Data extracts below:
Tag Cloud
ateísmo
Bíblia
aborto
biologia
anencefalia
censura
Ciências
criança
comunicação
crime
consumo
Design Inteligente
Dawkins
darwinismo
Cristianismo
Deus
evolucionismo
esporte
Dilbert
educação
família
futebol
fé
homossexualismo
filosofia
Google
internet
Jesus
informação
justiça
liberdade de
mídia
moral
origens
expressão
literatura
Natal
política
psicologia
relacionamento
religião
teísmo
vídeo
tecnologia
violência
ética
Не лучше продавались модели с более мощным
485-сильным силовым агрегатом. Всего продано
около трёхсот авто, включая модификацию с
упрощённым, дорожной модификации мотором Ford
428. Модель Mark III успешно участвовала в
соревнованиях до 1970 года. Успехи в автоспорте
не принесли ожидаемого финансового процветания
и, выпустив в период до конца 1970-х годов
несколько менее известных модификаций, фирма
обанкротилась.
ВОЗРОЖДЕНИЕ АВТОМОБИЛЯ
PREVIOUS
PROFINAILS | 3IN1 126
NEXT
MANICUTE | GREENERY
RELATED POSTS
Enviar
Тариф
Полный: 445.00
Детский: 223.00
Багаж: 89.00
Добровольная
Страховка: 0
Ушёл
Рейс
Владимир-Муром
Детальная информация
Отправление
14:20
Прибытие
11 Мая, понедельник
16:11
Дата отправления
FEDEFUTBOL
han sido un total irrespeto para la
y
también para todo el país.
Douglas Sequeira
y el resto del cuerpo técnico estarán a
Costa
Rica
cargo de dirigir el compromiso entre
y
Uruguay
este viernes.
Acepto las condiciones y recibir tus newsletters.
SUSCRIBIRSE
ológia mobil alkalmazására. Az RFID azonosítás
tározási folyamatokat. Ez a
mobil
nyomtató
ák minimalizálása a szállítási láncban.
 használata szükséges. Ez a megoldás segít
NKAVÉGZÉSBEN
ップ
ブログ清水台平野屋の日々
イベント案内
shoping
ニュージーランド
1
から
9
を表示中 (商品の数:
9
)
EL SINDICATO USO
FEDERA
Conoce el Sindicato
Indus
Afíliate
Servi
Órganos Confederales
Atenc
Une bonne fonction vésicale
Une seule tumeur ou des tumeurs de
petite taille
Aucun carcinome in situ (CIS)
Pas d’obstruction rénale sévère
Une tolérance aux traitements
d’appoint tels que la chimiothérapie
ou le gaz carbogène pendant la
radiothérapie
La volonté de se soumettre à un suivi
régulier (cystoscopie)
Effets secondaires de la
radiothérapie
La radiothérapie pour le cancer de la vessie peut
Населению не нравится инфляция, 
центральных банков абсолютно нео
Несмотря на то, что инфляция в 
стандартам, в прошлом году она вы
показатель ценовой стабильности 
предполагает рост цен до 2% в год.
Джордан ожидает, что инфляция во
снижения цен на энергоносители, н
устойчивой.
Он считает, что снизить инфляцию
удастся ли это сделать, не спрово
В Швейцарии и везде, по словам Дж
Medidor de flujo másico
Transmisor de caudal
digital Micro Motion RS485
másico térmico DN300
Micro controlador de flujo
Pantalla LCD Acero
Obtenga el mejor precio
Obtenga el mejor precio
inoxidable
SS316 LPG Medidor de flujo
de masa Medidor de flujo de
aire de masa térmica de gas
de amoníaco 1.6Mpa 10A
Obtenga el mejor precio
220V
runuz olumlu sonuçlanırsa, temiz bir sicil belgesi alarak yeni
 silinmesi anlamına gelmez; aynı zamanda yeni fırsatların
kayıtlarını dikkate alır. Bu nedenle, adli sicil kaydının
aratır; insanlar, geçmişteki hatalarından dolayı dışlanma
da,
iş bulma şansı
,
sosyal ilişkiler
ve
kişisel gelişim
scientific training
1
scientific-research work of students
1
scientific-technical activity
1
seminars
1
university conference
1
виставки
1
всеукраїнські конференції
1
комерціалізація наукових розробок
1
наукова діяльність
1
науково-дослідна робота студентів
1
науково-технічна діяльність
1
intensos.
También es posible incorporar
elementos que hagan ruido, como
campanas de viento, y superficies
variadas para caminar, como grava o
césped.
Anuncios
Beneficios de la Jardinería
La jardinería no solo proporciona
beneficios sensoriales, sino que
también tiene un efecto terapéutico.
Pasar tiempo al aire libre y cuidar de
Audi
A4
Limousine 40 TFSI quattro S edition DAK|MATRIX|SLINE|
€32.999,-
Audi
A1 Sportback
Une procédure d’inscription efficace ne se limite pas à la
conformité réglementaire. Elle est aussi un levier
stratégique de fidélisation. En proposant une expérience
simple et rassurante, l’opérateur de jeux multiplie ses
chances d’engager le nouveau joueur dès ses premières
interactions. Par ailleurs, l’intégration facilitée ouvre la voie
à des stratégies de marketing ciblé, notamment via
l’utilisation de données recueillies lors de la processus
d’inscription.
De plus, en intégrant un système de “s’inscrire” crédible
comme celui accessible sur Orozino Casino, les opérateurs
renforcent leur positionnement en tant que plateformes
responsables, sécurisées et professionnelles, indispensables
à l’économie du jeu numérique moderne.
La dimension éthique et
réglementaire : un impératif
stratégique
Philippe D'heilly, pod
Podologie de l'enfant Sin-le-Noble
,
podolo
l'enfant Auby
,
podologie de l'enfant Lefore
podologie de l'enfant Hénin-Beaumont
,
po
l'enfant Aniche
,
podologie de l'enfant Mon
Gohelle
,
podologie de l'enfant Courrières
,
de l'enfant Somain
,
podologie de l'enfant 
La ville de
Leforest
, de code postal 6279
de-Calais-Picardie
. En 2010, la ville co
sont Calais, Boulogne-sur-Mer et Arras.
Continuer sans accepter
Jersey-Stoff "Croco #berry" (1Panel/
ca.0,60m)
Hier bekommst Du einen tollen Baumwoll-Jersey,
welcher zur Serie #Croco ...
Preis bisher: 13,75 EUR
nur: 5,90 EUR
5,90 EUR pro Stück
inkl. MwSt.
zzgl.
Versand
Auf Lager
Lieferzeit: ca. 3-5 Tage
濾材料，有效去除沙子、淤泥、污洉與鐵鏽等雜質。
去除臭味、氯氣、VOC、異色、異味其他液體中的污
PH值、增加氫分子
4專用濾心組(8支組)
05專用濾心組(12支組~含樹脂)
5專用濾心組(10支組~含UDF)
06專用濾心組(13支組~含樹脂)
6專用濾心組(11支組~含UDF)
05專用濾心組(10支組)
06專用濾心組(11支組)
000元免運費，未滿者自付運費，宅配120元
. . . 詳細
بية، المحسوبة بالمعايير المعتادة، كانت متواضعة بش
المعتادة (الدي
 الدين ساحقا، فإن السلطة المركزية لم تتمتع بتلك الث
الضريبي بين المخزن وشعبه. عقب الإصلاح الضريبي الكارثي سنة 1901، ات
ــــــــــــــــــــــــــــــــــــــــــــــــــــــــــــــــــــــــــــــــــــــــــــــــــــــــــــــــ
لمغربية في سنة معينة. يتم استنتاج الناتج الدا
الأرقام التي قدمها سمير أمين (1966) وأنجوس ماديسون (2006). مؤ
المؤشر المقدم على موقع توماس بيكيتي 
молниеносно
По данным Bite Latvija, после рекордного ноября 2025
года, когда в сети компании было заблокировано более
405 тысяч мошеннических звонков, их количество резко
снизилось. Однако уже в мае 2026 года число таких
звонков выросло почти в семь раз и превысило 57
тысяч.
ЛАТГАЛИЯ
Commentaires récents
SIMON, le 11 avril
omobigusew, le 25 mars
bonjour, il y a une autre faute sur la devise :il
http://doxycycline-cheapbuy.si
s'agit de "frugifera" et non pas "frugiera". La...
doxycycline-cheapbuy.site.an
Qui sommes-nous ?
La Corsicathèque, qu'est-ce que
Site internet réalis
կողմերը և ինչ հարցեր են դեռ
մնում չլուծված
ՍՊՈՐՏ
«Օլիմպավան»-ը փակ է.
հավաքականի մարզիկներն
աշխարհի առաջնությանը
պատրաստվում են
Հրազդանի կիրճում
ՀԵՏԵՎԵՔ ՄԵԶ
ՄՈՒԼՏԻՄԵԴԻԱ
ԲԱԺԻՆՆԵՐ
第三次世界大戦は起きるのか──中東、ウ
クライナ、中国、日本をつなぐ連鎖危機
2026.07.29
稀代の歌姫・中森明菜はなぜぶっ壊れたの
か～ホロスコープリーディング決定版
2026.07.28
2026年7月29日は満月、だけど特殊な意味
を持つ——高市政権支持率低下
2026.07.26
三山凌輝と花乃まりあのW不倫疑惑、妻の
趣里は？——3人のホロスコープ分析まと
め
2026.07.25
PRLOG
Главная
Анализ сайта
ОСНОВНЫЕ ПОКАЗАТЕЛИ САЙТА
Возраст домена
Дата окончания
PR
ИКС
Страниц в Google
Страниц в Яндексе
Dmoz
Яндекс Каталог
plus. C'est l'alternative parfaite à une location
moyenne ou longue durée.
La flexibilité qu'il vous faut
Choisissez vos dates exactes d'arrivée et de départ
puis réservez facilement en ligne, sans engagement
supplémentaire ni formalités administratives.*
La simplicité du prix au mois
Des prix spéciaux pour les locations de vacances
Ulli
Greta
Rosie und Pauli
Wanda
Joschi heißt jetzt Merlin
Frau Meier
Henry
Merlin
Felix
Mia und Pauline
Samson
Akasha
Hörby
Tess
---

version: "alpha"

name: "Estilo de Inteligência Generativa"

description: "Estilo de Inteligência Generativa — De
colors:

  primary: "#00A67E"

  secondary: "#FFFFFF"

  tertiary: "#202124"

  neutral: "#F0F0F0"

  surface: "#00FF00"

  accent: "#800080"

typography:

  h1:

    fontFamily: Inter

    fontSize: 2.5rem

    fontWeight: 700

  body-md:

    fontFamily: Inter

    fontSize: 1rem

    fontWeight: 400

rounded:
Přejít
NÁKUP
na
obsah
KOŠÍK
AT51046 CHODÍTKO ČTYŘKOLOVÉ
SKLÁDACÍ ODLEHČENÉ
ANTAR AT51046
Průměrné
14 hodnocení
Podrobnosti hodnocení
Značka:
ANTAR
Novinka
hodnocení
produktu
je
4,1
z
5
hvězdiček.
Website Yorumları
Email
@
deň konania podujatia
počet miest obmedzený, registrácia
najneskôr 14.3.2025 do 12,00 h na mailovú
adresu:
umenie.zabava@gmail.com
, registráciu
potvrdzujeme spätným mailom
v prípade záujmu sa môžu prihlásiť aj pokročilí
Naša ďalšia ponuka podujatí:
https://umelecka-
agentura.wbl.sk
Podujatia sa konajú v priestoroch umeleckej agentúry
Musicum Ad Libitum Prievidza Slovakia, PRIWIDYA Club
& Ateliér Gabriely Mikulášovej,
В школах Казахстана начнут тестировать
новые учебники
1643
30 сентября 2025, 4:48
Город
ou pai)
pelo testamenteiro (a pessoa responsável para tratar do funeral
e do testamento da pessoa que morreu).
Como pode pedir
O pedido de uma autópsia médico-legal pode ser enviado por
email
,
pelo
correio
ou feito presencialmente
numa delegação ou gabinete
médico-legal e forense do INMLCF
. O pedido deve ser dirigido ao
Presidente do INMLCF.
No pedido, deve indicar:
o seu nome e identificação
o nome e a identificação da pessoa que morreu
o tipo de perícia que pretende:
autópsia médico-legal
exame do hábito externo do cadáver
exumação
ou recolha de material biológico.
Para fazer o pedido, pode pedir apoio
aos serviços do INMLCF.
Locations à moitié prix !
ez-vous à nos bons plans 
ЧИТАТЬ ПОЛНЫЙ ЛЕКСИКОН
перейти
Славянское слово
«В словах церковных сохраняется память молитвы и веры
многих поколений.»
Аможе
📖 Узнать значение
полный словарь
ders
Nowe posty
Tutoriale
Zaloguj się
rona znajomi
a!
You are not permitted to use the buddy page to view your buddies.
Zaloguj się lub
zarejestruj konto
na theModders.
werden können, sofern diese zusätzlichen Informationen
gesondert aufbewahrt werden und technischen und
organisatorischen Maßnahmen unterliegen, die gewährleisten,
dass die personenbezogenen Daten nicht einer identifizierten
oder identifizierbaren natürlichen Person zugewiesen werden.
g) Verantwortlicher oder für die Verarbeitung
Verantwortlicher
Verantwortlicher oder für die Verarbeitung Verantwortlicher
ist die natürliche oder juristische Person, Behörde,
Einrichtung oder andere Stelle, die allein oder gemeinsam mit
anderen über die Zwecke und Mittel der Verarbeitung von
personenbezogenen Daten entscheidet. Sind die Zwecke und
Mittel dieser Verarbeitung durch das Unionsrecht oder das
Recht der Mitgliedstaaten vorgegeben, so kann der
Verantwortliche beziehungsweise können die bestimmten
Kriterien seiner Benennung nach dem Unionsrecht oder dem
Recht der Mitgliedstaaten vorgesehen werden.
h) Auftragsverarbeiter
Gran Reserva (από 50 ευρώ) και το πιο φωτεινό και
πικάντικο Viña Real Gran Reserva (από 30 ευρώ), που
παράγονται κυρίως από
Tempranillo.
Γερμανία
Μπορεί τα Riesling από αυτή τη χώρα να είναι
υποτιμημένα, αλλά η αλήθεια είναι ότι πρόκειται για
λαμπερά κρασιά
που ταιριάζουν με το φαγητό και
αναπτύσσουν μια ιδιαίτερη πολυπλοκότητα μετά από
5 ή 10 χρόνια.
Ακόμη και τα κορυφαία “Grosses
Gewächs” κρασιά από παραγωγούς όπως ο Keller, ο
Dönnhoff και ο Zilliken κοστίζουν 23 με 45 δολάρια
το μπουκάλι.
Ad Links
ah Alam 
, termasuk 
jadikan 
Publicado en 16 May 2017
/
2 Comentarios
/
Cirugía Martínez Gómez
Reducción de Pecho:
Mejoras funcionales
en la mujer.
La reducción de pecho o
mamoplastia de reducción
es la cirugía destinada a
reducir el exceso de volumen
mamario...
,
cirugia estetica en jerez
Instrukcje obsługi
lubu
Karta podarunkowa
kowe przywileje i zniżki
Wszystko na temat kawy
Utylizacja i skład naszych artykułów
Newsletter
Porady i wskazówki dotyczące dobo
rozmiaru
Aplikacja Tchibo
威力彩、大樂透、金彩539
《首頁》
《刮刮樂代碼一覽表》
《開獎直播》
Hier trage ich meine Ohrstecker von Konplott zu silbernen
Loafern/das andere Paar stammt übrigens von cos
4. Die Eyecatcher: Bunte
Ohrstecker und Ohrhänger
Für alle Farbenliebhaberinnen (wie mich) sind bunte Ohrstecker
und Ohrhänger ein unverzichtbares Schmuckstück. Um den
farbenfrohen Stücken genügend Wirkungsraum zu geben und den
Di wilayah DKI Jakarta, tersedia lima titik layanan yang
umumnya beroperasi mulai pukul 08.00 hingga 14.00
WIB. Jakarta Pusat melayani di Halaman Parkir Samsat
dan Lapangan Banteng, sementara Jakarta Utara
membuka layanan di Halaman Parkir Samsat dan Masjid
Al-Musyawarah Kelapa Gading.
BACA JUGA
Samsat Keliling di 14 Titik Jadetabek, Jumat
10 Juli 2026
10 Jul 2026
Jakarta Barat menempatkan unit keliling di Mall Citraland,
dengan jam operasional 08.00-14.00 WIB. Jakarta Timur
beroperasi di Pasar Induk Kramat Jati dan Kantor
End of Data extracts.
# Problem to work on
Set down exactly the line with "Hier trage ich" and each line after it up to the end of the records, adding nothing.

# Task response
Hier trage ich meine Ohrstecker von Konplott zu silbernen
Loafern/das andere Paar stammt übrigens von cos
4. Die Eyecatcher: Bunte
Ohrstecker und Ohrhänger
Für alle Farbenliebhaberinnen (wie mich) sind bunte Ohrstecker
und Ohrhänger ein unverzichtbares Schmuckstück. Um den
farbenfrohen Stücken genügend Wirkungsraum zu geben und den
Di wilayah DKI Jakarta, tersedia lima titik layanan yang
umumnya beroperasi mulai pukul 08.00 hingga 14.00
WIB. Jakarta Pusat melayani di Halaman Parkir Samsat
dan Lapangan Banteng, sementara Jakarta Utara
membuka layanan di Halaman Parkir Samsat dan Masjid
Al-Musyawarah Kelapa Gading.
BACA JUGA
Samsat Keliling di 14 Titik Jadetabek, Jumat
10 Juli 2026
10 Jul 2026
Jakarta Barat menempatkan unit keliling di Mall Citraland,
dengan jam operasional 08.00-14.00 WIB. Jakarta Timur
beroperasi di Pasar Induk Kramat Jati dan Kantor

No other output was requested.